**WHAT TO WORK ON**
Write out the full listing exactly as given, minus the images.

**RECORDS SUPPLIED**
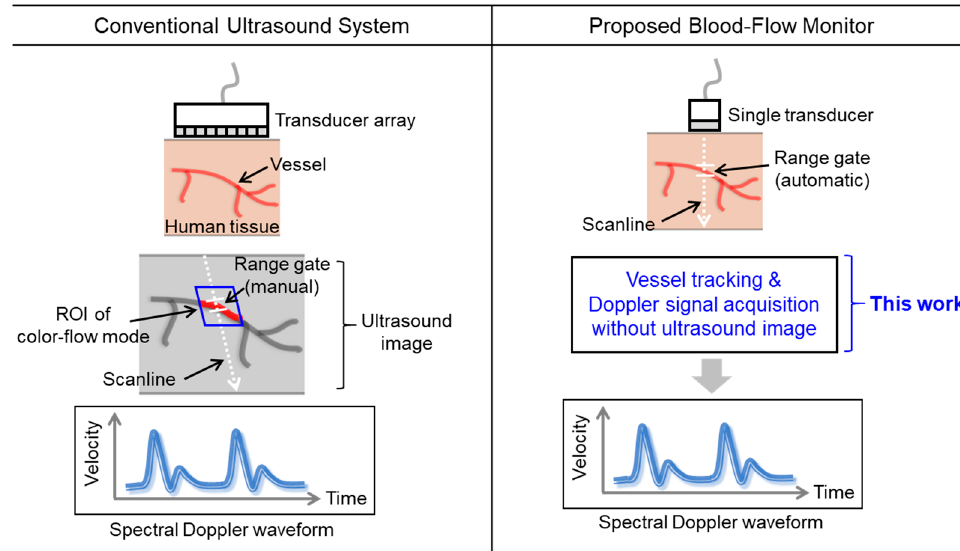
Figure 1. Features of this work compared to conventional medical ultrasound system; ROI: region of interest.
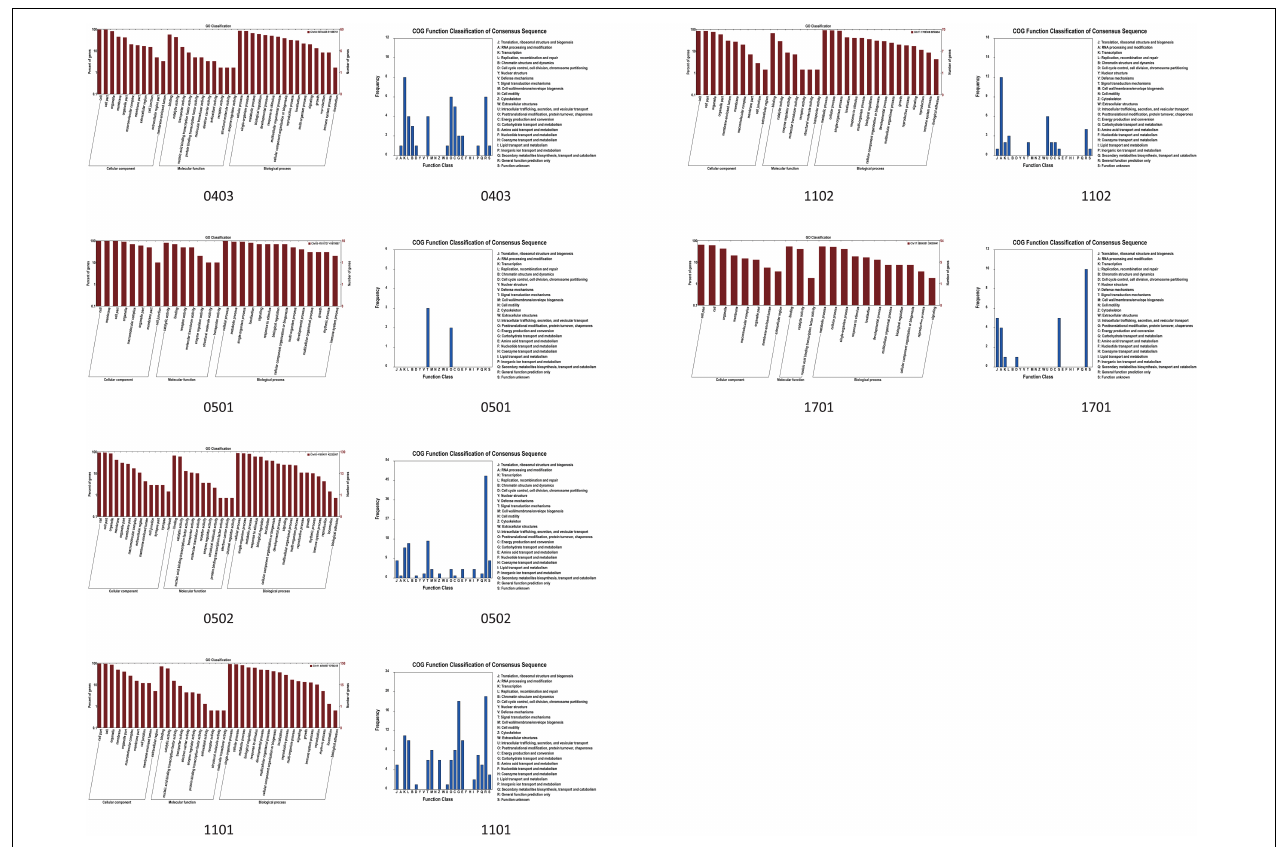
FIGURE 7 | The histogram of function classification of QTL based on the GO and Clusters of Orthologous Groups of proteins (COG) database (the number 0403 refers to the region of qDAE0403, qDA0403, qGLU0403, qAGL0403, and qTIF0403. The number 0501 refers to the region of qAGL0501. The number 0502 refers to the region of qDA0502, qDAE0502, qGLU0502, and qTIF0502. The numbers, 1101, qq02, and 1702, refer to the region of qPRO1101, qGL1102, and qOIL1702, respectively).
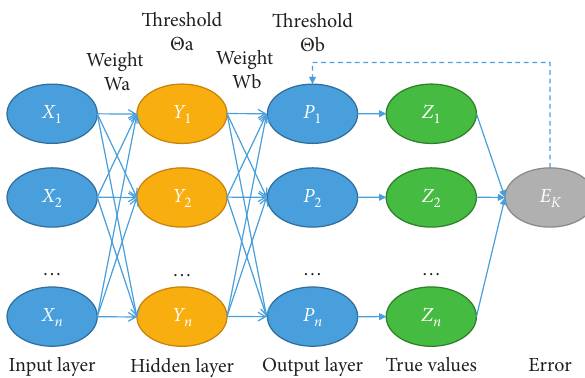
Figure 4: BP neural network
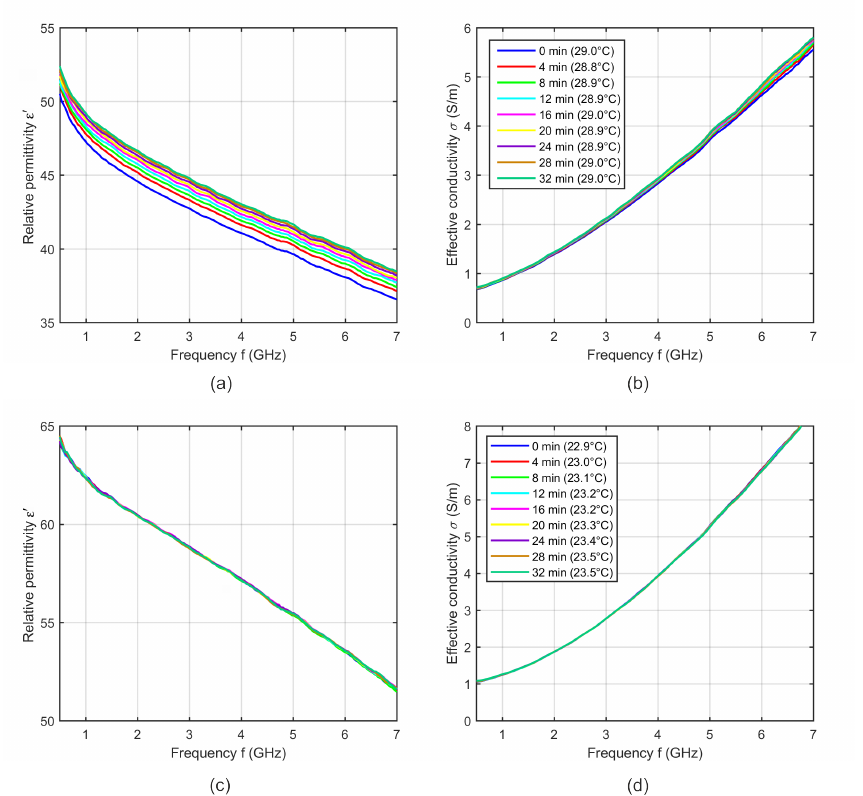
Figure 4. ( a ) Relative permittivity and ( b ) effective conductivity of one porcine liver sample as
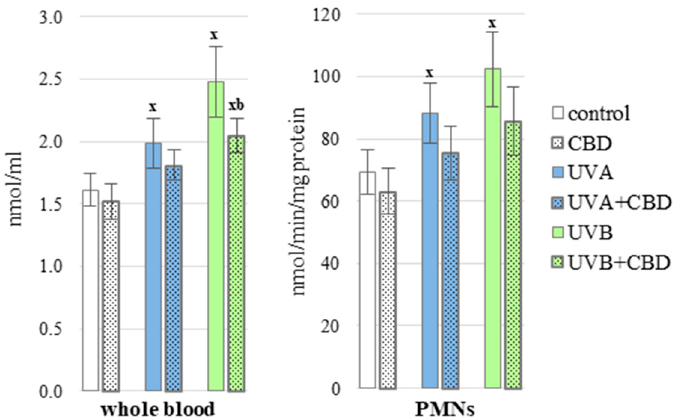
Figure 2. ROS levels in nude rat whole blood and PMNs in the following groups, in the following groups: control; treated with CBD (every 12 h) for 4 weeks; irradiated with UVA (every 48 h) for 4 weeks; irradiated with UVA (every 48 h) and treated with CBD (every 12 h) for 4 weeks; irradiated with UVB (every 48 h) for 4 weeks; irradiated with UVB (every 48 h) and treated with CBD (every 12 h) for 4 weeks. The mean values for six rats in each group ± SD are shown: x—differences vs. control group, p < 0.05; b—differences vs. UVB treated group, p < 0.05.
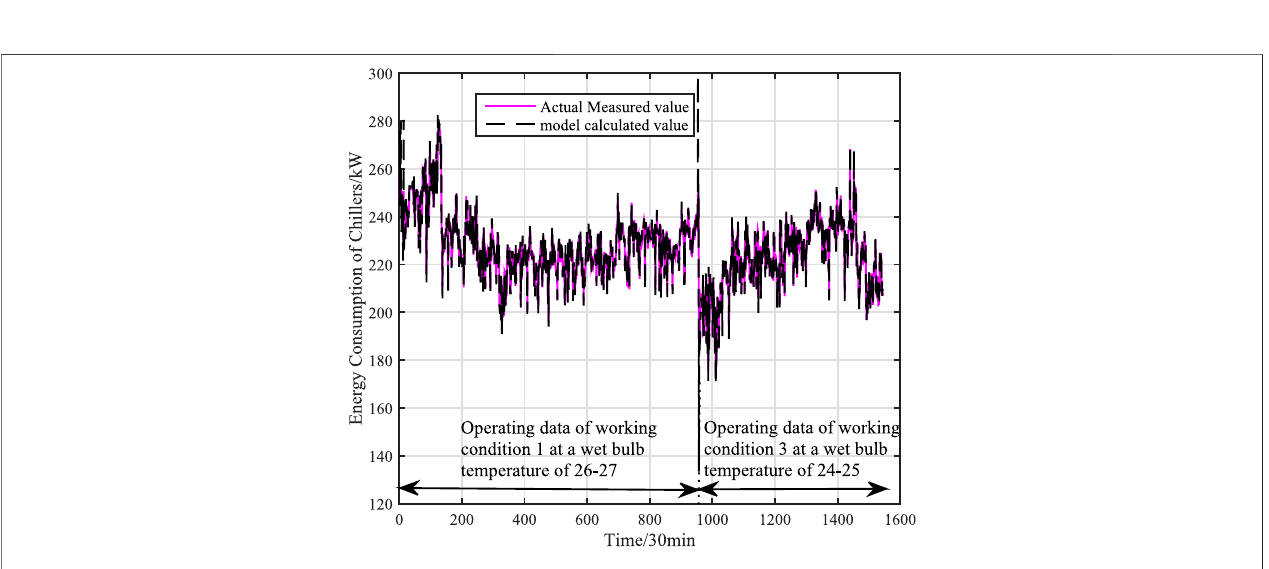
FIGURE 11 | The accuracy of adaptive hybrid model under multiple working conditions (working condition 1 and working condition 3).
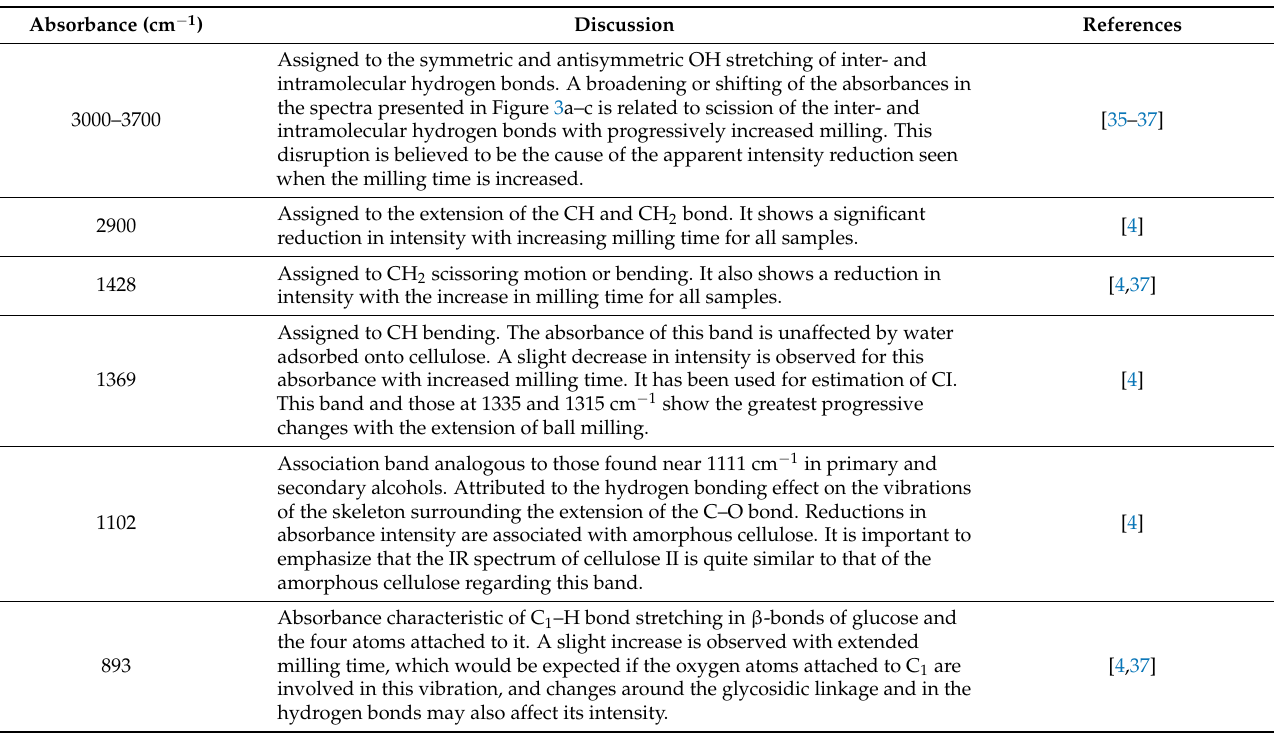
Table 2. Main absorbances associated with changes in the crystalline structure of the BR, CS, and BC samples.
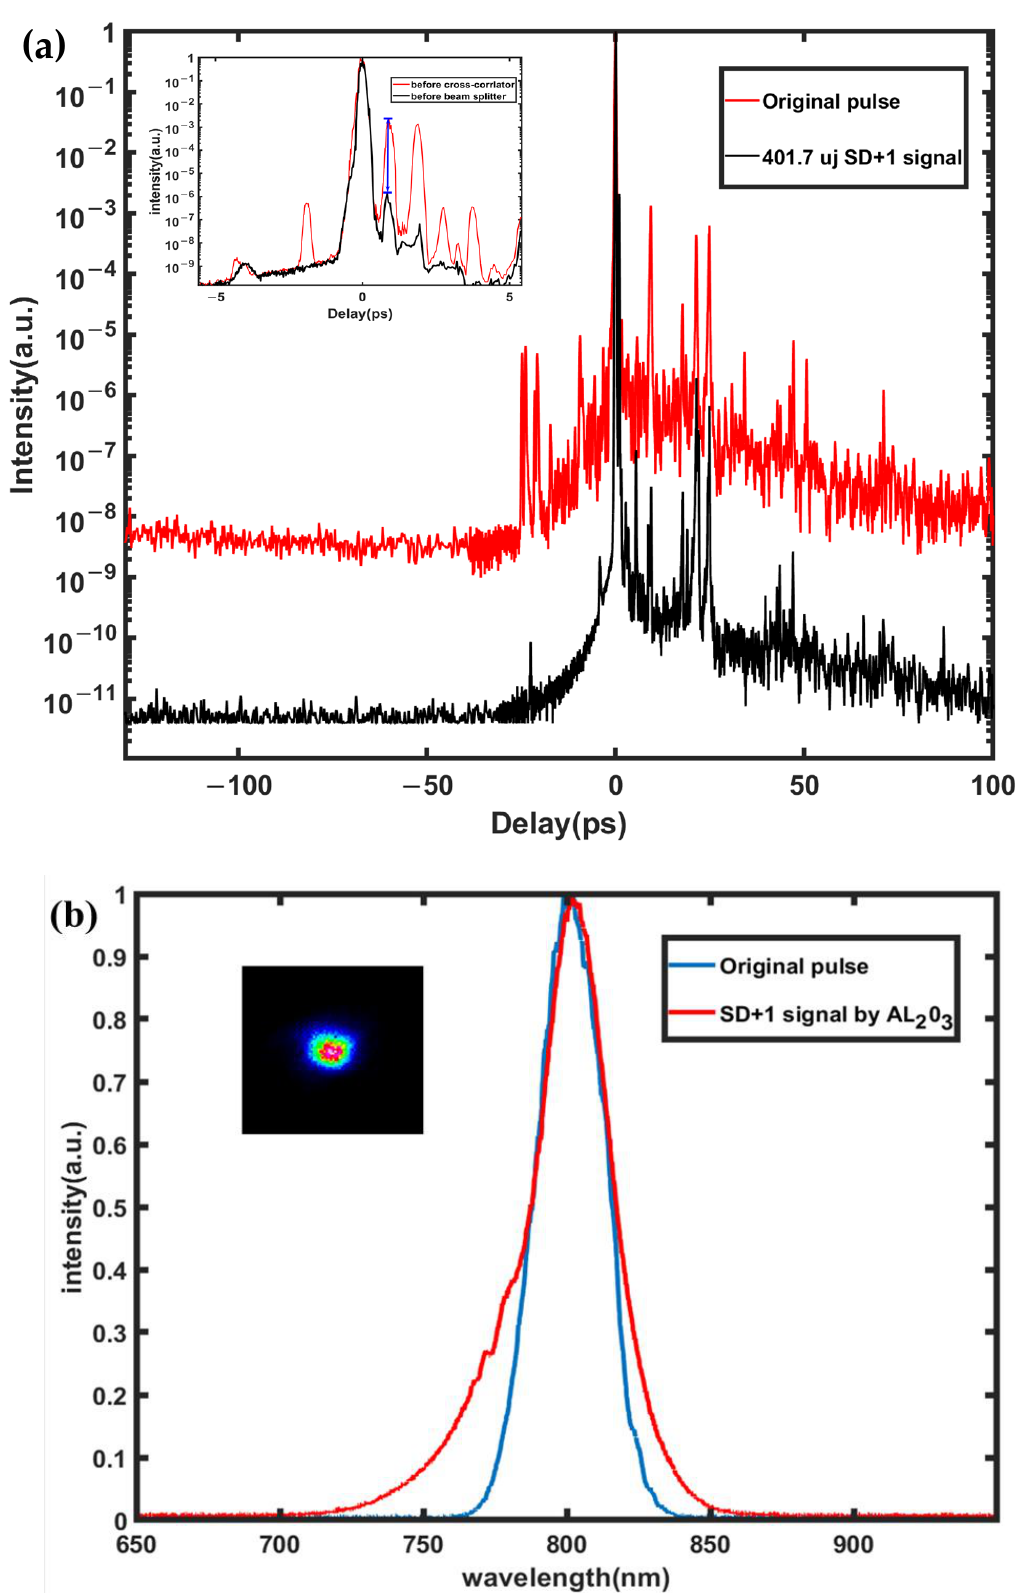
Figure 7. ( a ) Measured temporal contrast of the original pulse (black line) and the generated SD + 1 signal in the Al 2 O 3 plate with 401.7 μJ energy (red line). ( b ) Spatial profile of the SD1 signal and the spectra of the input laser pulse and SD1 pulse.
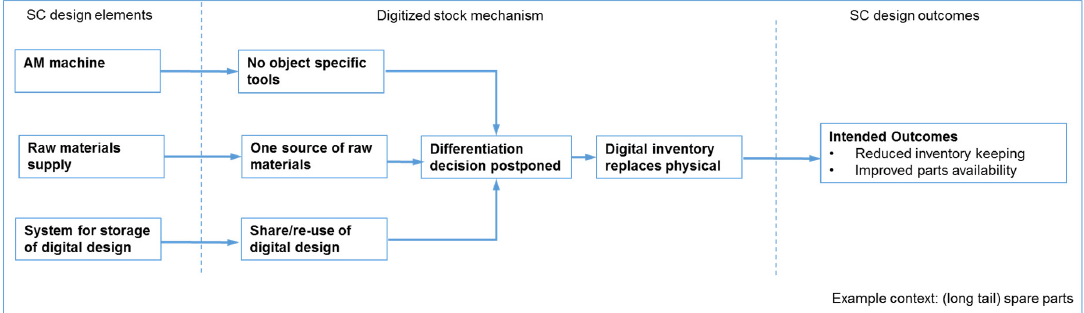
Figure 5. Digitized stock mechanism.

**TASK SOLUTION**
Figure 1. Features of this work compared to conventional medical ultrasound system; ROI: region of interest.
FIGURE 7 | The histogram of function classification of QTL based on the GO and Clusters of Orthologous Groups of proteins (COG) database (the number 0403 refers to the region of qDAE0403, qDA0403, qGLU0403, qAGL0403, and qTIF0403. The number 0501 refers to the region of qAGL0501. The number 0502 refers to the region of qDA0502, qDAE0502, qGLU0502, and qTIF0502. The numbers, 1101, qq02, and 1702, refer to the region of qPRO1101, qGL1102, and qOIL1702, respectively).
Figure 4: BP neural network
Figure 4. ( a ) Relative permittivity and ( b ) effective conductivity of one porcine liver sample as
Figure 2. ROS levels in nude rat whole blood and PMNs in the following groups, in the following groups: control; treated with CBD (every 12 h) for 4 weeks; irradiated with UVA (every 48 h) for 4 weeks; irradiated with UVA (every 48 h) and treated with CBD (every 12 h) for 4 weeks; irradiated with UVB (every 48 h) for 4 weeks; irradiated with UVB (every 48 h) and treated with CBD (every 12 h) for 4 weeks. The mean values for six rats in each group ± SD are shown: x—differences vs. control group, p < 0.05; b—differences vs. UVB treated group, p < 0.05.
FIGURE 11 | The accuracy of adaptive hybrid model under multiple working conditions (working condition 1 and working condition 3).
Table 2. Main absorbances associated with changes in the crystalline structure of the BR, CS, and BC samples.
Figure 7. ( a ) Measured temporal contrast of the original pulse (black line) and the generated SD + 1 signal in the Al 2 O 3 plate with 401.7 μJ energy (red line). ( b ) Spatial profile of the SD1 signal and the spectra of the input laser pulse and SD1 pulse.
Figure 5. Digitized stock mechanism.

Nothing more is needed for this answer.